Rossbach points out that last quarter Alphabet saw revenue growth of 19%, below market expectations, but that limited disclosure increased the sense of disappointment.

He contends that the share price declined more than was warranted and indeed has not fully recovered since. He would therefore like to see more information accompanying this quarter’s imminent results.

“In this quarter, we hope to see greater disclosure by management, in particular more details on YouTube. YouTube is a significant advertising engine for Google but its true size and contribution is unclear to investors. 

“We believe that if Alphabet took a similar approach to what Amazon did with AWS and disclosed more metrics about its size and scale it would be received positively by the market,” he says.

The investment firm says that Google has many growth opportunities as well.

“Advertising on its Maps properties could focus more on local advertising increasing volumes and differentiation. We would like to see the company provide more information about its future intentions for growth strategies for core Google.

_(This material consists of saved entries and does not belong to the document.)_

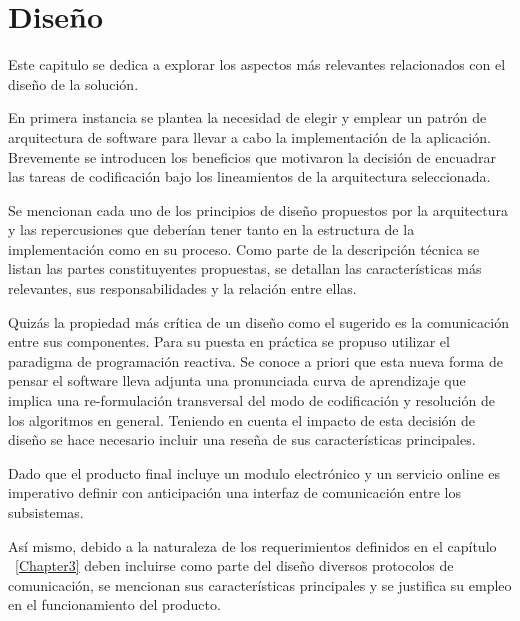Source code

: 
\chapter{Diseño} %

\label{Chapter5} %

Este capitulo se dedica a explorar los aspectos más relevantes relacionados con el diseño de la solución.

En primera instancia se plantea la necesidad de elegir y emplear un patrón de arquitectura de software 
para llevar a cabo la implementación de la aplicación. Brevemente se introducen los beneficios que motivaron la decisión de 
encuadrar las tareas de codificación bajo los lineamientos de la arquitectura seleccionada.

Se mencionan cada uno de los principios de diseño propuestos por la arquitectura y las repercusiones que deberían tener tanto en la estructura de la implementación como en su proceso.
Como parte de la descripción técnica se listan las partes constituyentes propuestas, se detallan las características más relevantes, sus responsabilidades y la relación entre ellas.

Quizás la propiedad más crítica de un diseño como el sugerido es la comunicación entre sus componentes.
Para su puesta en práctica se propuso utilizar el paradigma de programación reactiva. Se conoce a priori que esta nueva forma de pensar el software lleva adjunta una pronunciada curva de aprendizaje que implica una re-formulación
transversal del modo de codificación y resolución de los algoritmos en general. 
Teniendo en cuenta el impacto de esta decisión de diseño se hace necesario incluir una reseña de sus características principales.

Dado que el producto final incluye un modulo electrónico y un servicio online es imperativo definir con anticipación una interfaz de comunicación entre los subsistemas.

Así mismo, debido a la naturaleza de los requerimientos definidos en el capítulo ~\ref{Chapter3} deben incluirse como parte del diseño diversos protocolos de comunicación, se mencionan sus características principales y se justifica su empleo en el funcionamiento del producto.

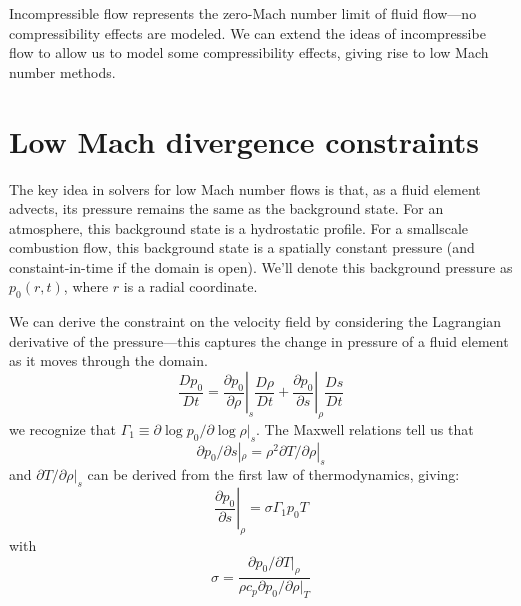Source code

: \newcommand{\teta}{\tilde{\eta}}

Incompressible flow represents the zero-Mach number limit of fluid
flow---no compressibility effects are modeled.  We can extend the
ideas of incompressibe flow to allow us to model some compressibility
effects, giving rise to low Mach number methods.

\section{Low Mach divergence constraints}

The key idea in solvers for low Mach number flows is that, as a fluid
element advects, its pressure remains the same as the background
state.  For an atmosphere, this background state is a hydrostatic
profile.  For a smallscale combustion flow, this background state is a
spatially constant pressure (and constaint-in-time if the domain is
open).  We'll denote this background pressure as $p_0(r,t)$, where 
$r$ is a radial coordinate.

We can derive the constraint on the velocity field by considering the
Lagrangian derivative of the pressure---this captures the change in
pressure of a fluid element as it moves through the domain.
\begin{equation}
\frac{Dp_0}{Dt} = \left . \frac{\partial p_0}{\partial \rho} \right |_s
     \frac{D\rho}{Dt} +
     \left . \frac{\partial p_0}{\partial s} \right |_\rho
     \frac{Ds}{Dt}
\end{equation}
we recognize that $\Gamma_1 \equiv \partial \log p_0/\partial \log \rho |_s$.
The Maxwell relations tell us that
\begin{equation}
\partial p_0/\partial s |_\rho = \rho^2 \partial T/\partial \rho |_s
\end{equation}
and $\partial T/\partial \rho |_s$ can be derived from the first law
of thermodynamics, giving:
\begin{equation}
\left . \frac{\partial p_0}{\partial s} \right |_\rho 
= \sigma \Gamma_1 p_0 T
\end{equation}
with 
\begin{equation}
\sigma = \frac{\partial p_0/\partial T |_\rho}{\rho c_p \partial p_0/\partial \rho |_T}
\end{equation}

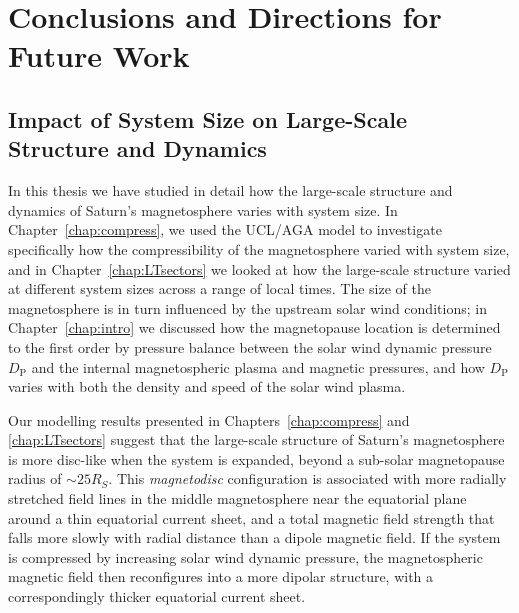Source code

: \chapter{Conclusions and Directions for Future Work}
\label{chap:conclusions}
\section{Impact of System Size on Large-Scale Structure and Dynamics}
In this thesis we have studied in detail how the large-scale structure and dynamics of Saturn's magnetosphere varies with system size. In Chapter~\ref{chap:compress}, we used the UCL/AGA model to investigate specifically how the compressibility of the magnetosphere varied with system size, and in Chapter~\ref{chap:LTsectors} we looked at how the large-scale structure varied at different system sizes across a range of local times. The size of the magnetosphere is in turn influenced by the upstream solar wind conditions; in Chapter~\ref{chap:intro} we discussed how the magnetopause location is determined to the first order by pressure balance between the solar wind dynamic pressure $D_\mathrm{P}$ and the internal magnetospheric plasma and magnetic pressures, and how $D_\mathrm{P}$ varies with both the density and speed of the solar wind plasma.

Our modelling results presented in Chapters~\ref{chap:compress} and \ref{chap:LTsectors} suggest that the large-scale structure of Saturn's magnetosphere is more disc-like when the system is expanded, beyond a sub-solar magnetopause radius of ${\sim}{25}{R_S}$. This \textit{magnetodisc} configuration is associated with more radially stretched field lines in the middle magnetosphere near the equatorial plane around a thin equatorial current sheet, and a total magnetic field strength that falls more slowly with radial distance than a dipole magnetic field. If the system is compressed by increasing solar wind dynamic pressure, the magnetospheric magnetic field then reconfigures into a more dipolar structure, with a correspondingly thicker equatorial current sheet. 


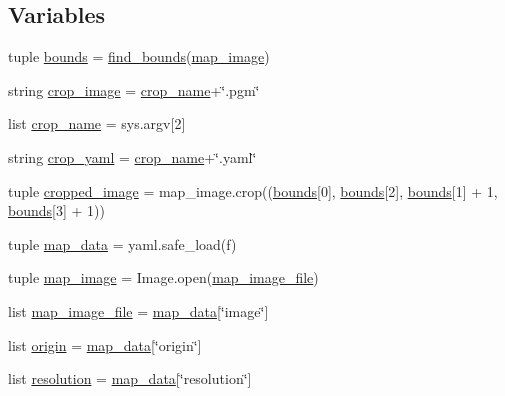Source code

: \subsection*{Variables}
\begin{DoxyCompactItemize}
\item 
tuple \hyperlink{namespacecrop__map_aa587e91d57d18ea9906970aa85ee4bd2}{bounds} = \hyperlink{namespacecrop__map_af40274c22a8c8ec323ede2c6353d653a}{find\-\_\-bounds}(\hyperlink{namespacecrop__map_afd633be1a08796a6cf51525ffe2c798c}{map\-\_\-image})
\item 
string \hyperlink{namespacecrop__map_a07069eafc6d8c8f341771d2ac8bbf616}{crop\-\_\-image} = \hyperlink{namespacecrop__map_addfc4aa986e764d9ad40aa6109771415}{crop\-\_\-name}+\char`\"{}.pgm\char`\"{}
\item 
list \hyperlink{namespacecrop__map_addfc4aa986e764d9ad40aa6109771415}{crop\-\_\-name} = sys.\-argv\mbox{[}2\mbox{]}
\item 
string \hyperlink{namespacecrop__map_a087380cbd829f0b2fad3fe1840a484ef}{crop\-\_\-yaml} = \hyperlink{namespacecrop__map_addfc4aa986e764d9ad40aa6109771415}{crop\-\_\-name}+\char`\"{}.yaml\char`\"{}
\item 
tuple \hyperlink{namespacecrop__map_a2f013a29ad592b823d543b8efc8bc9ae}{cropped\-\_\-image} = map\-\_\-image.\-crop((\hyperlink{namespacecrop__map_aa587e91d57d18ea9906970aa85ee4bd2}{bounds}\mbox{[}0\mbox{]}, \hyperlink{namespacecrop__map_aa587e91d57d18ea9906970aa85ee4bd2}{bounds}\mbox{[}2\mbox{]}, \hyperlink{namespacecrop__map_aa587e91d57d18ea9906970aa85ee4bd2}{bounds}\mbox{[}1\mbox{]} + 1, \hyperlink{namespacecrop__map_aa587e91d57d18ea9906970aa85ee4bd2}{bounds}\mbox{[}3\mbox{]} + 1))
\item 
tuple \hyperlink{namespacecrop__map_af86edf3ccdfff41391f99efc69d2d4da}{map\-\_\-data} = yaml.\-safe\-\_\-load(f)
\item 
tuple \hyperlink{namespacecrop__map_afd633be1a08796a6cf51525ffe2c798c}{map\-\_\-image} = Image.\-open(\hyperlink{namespacecrop__map_af48d47a4bef471975d0ec5c45897b900}{map\-\_\-image\-\_\-file})
\item 
list \hyperlink{namespacecrop__map_af48d47a4bef471975d0ec5c45897b900}{map\-\_\-image\-\_\-file} = \hyperlink{namespacecrop__map_af86edf3ccdfff41391f99efc69d2d4da}{map\-\_\-data}\mbox{[}\char`\"{}image\char`\"{}\mbox{]}
\item 
list \hyperlink{namespacecrop__map_a4cc67daeadf848702b238b211698dd8a}{origin} = \hyperlink{namespacecrop__map_af86edf3ccdfff41391f99efc69d2d4da}{map\-\_\-data}\mbox{[}\char`\"{}origin\char`\"{}\mbox{]}
\item 
list \hyperlink{namespacecrop__map_a43467b8e29a36d66d95b7ee9f9570572}{resolution} = \hyperlink{namespacecrop__map_af86edf3ccdfff41391f99efc69d2d4da}{map\-\_\-data}\mbox{[}\char`\"{}resolution\char`\"{}\mbox{]}
\end{DoxyCompactItemize}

“Facebook has introduced new advertising formats such as Stories, and we would like to get further details about Google’s innovations such as Discovery Ads and Gallery Ads in this quarter,” says Rossbach.

J Stern also says that it is important for Alphabet to provide greater clarity about the Google Cloud business. 

“The new leadership team there has made some acquisitions already, notably Looker this quarter. Increased metrics about the size of the cloud business and strategy would also help investors get a better perspective compared to AWS and Azure. At the moment, Google’s cloud business is bracketed along with its hardware and app store. More information about their cloud business would also enable a more useful comparison of Google’s app store business with Apple’s.”

The firm believes Alphabet’s revenues will grow 17% with stable operating margins.